■ ASSIGNMENT
What is the number of lines in the data below that hold the word "Left"? Give nothing beyond that number.

■ RECORD SET
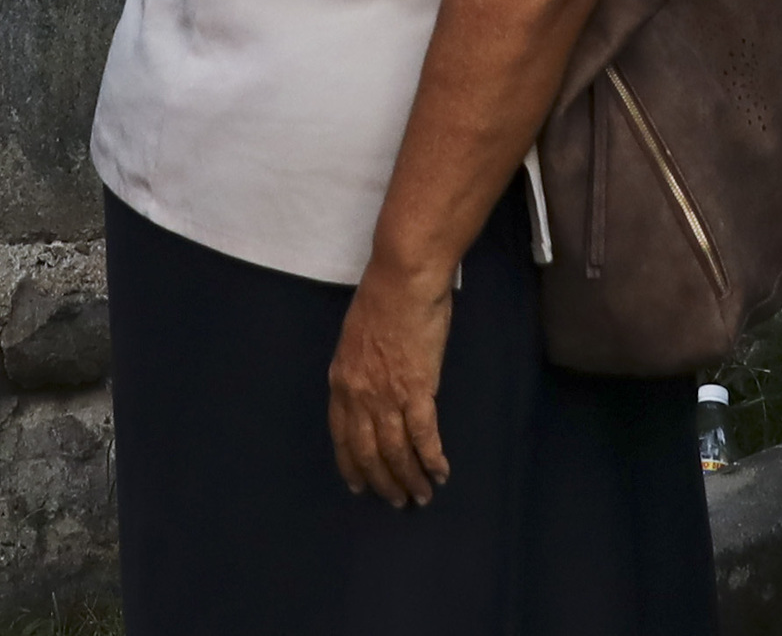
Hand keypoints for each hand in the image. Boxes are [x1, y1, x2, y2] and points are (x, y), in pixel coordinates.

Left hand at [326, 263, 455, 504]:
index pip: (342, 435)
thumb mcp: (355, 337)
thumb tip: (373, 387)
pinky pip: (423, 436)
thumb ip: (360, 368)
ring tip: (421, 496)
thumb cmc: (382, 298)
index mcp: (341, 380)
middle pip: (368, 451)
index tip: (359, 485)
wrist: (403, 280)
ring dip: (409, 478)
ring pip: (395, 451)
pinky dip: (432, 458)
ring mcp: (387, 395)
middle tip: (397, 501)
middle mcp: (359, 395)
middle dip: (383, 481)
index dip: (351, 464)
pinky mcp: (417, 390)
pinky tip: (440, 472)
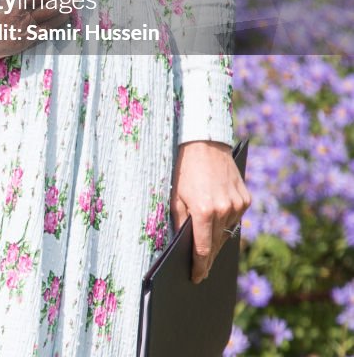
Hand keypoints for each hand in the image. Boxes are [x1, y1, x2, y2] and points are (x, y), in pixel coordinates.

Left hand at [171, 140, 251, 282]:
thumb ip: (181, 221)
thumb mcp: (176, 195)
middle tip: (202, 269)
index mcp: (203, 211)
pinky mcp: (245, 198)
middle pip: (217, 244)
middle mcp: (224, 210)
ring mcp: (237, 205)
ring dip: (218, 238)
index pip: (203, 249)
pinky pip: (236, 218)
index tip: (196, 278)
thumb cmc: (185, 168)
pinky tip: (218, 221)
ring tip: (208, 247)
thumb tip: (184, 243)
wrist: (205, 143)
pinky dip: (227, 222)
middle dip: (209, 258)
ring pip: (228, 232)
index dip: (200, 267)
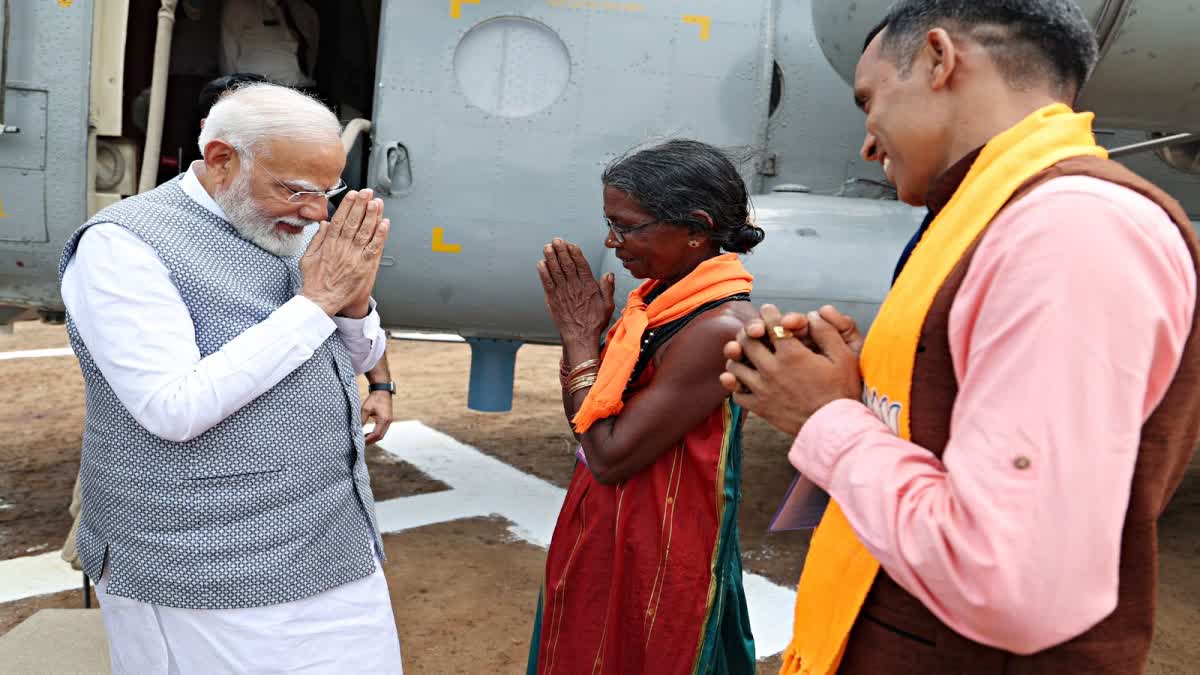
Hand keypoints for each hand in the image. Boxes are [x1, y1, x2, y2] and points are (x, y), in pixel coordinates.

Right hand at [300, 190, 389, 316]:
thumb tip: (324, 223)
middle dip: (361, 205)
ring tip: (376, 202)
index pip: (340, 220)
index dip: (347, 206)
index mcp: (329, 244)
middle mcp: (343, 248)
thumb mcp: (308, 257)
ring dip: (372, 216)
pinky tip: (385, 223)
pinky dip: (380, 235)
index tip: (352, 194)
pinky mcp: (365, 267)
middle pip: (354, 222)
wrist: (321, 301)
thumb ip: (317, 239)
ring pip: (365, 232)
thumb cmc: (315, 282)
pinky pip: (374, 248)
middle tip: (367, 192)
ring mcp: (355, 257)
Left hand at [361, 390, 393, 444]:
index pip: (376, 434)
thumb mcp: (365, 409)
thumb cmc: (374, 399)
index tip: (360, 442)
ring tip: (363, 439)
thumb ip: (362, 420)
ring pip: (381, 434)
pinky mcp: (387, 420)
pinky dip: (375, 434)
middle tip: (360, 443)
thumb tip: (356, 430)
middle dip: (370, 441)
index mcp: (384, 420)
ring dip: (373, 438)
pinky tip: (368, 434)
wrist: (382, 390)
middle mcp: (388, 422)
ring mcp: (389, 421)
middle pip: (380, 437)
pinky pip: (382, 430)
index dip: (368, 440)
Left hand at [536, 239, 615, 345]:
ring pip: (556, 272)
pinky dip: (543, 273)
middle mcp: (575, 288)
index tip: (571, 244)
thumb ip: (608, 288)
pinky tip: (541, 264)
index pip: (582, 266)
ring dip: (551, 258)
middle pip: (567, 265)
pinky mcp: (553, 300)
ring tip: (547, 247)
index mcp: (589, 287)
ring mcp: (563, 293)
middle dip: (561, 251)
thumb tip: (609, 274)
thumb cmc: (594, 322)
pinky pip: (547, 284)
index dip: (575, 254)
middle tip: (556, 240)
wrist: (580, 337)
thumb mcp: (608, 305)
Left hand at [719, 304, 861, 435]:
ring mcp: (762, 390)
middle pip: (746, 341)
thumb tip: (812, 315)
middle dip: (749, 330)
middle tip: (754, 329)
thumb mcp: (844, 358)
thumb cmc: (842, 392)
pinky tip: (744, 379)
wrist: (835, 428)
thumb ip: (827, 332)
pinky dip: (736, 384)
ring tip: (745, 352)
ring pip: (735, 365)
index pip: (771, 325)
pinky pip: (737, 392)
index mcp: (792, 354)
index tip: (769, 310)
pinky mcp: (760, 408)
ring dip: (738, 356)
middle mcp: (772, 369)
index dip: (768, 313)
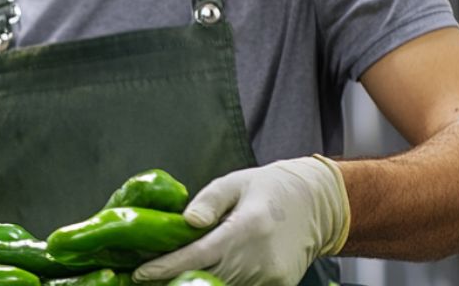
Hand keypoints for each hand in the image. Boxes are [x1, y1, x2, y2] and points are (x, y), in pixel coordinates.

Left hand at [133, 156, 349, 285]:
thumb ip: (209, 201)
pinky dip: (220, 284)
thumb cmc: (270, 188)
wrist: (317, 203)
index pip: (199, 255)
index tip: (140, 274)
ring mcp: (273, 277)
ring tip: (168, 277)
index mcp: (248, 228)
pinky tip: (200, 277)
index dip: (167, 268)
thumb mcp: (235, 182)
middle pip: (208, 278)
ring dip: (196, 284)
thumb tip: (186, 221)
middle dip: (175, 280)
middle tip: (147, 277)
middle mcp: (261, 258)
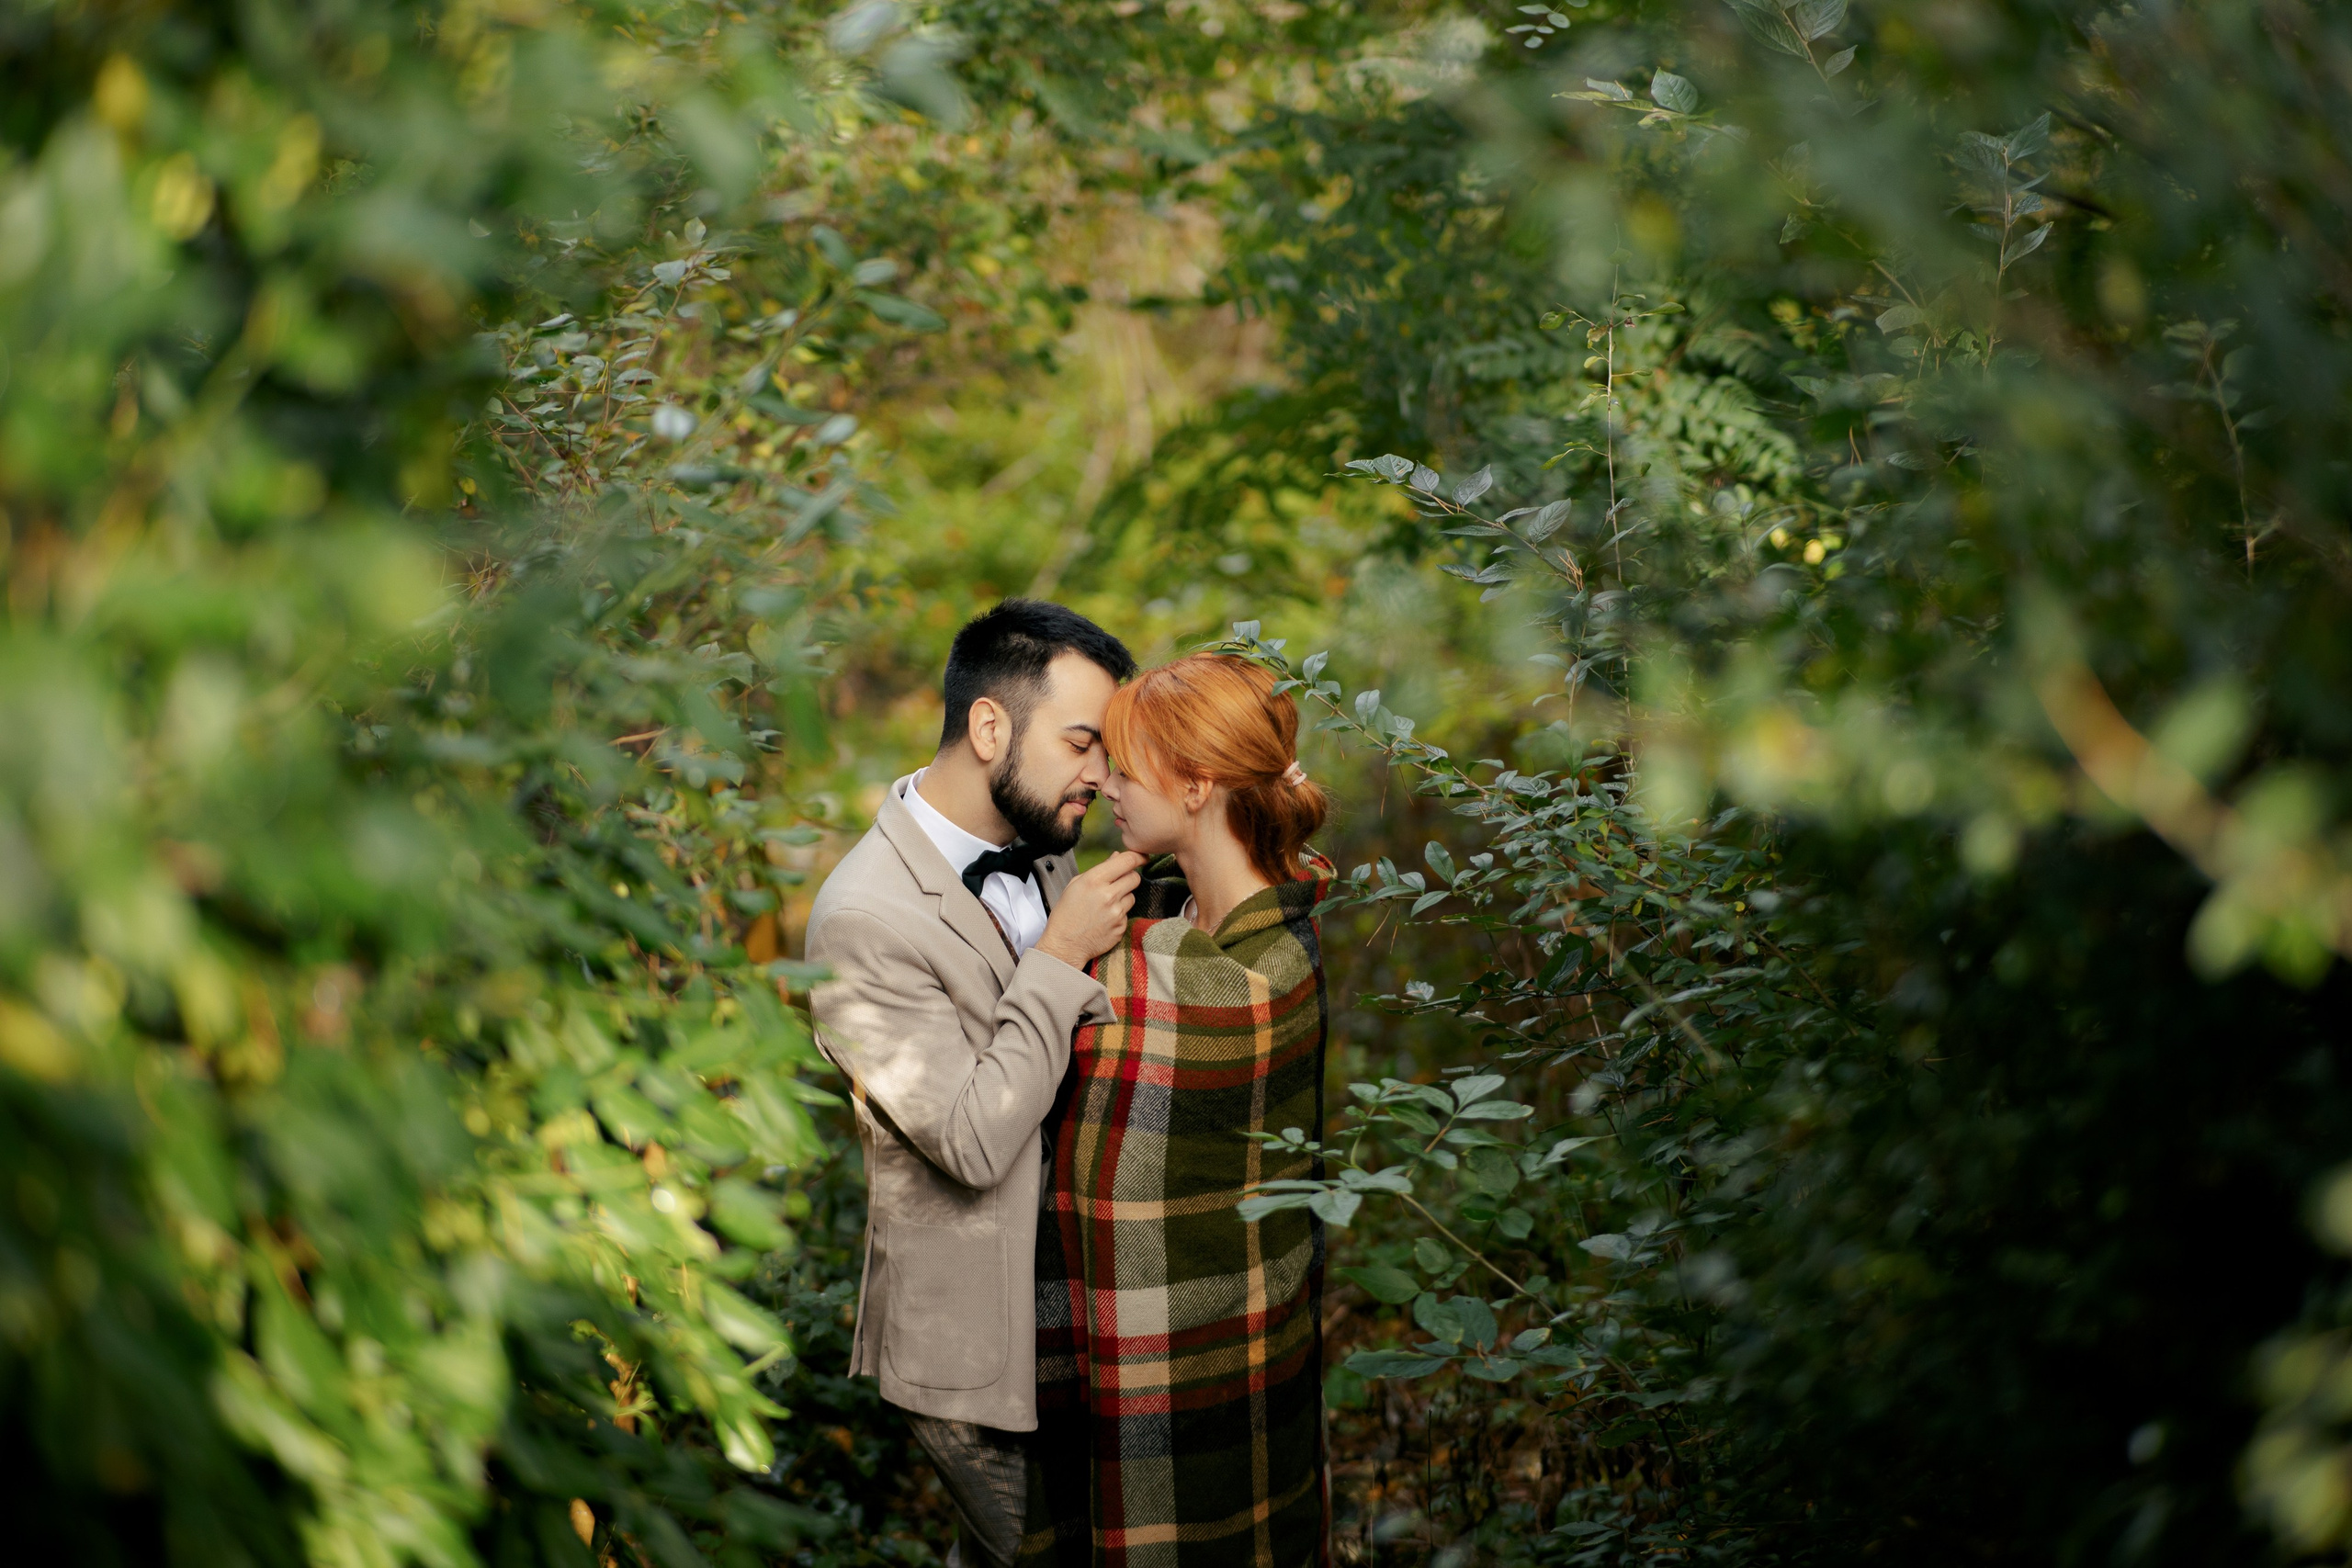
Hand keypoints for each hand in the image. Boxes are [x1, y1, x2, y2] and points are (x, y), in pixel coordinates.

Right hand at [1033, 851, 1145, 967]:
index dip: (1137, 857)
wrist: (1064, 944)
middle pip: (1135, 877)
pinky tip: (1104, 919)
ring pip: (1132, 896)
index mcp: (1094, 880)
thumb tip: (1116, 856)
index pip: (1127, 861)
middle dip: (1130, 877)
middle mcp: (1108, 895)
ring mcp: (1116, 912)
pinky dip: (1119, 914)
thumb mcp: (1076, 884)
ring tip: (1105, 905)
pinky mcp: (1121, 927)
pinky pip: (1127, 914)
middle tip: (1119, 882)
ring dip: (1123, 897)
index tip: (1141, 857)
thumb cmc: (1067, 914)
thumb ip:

■ SOLVED EXERCISE
6